BEGIN Supplied material

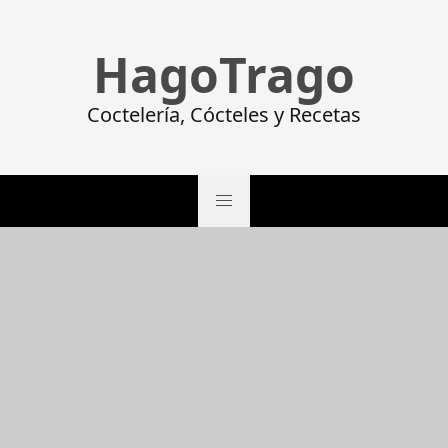
HagoTrago
Coctelería, Cócteles y Recetas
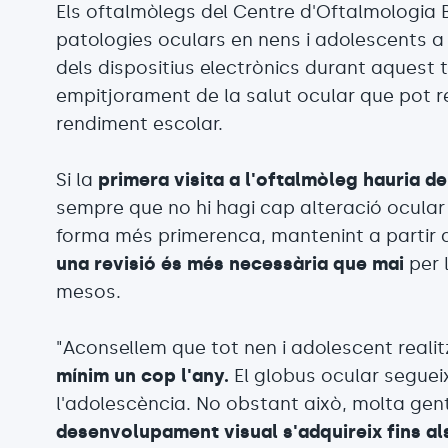
Els oftalmòlegs del Centre d'Oftalmologia 
patologies oculars en nens i adolescents a 
dels dispositius electrònics durant aquest 
empitjorament de la salut ocular que pot r
rendiment escolar.
Si la
primera visita a l'oftalmòleg hauria de
sempre que no hi hagi cap alteració ocular 
forma més primerenca, mantenint a partir d'
una revisió és més necessària que mai
per 
mesos.
"Aconsellem que tot nen i adolescent realit
mínim un cop l'any.
El globus ocular segueix
l'adolescència. No obstant això, molta ge
desenvolupament visual s'adquireix fins als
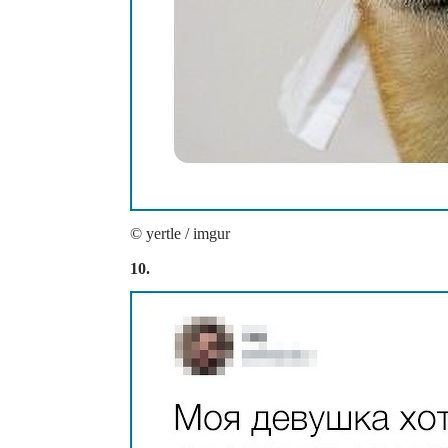
© yertle / imgur
10.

END Supplied material

== About this exercise ==
For this task, give again exactly the lines from the line with "una revisió és més necessària que mai" through the end of the entries, including both ends, and omit the pictures.

== Task output ==
una revisió és més necessària que mai
per 
mesos.
"Aconsellem que tot nen i adolescent realit
mínim un cop l'any.
El globus ocular segueix
l'adolescència. No obstant això, molta ge
desenvolupament visual s'adquireix fins als
© yertle / imgur
10.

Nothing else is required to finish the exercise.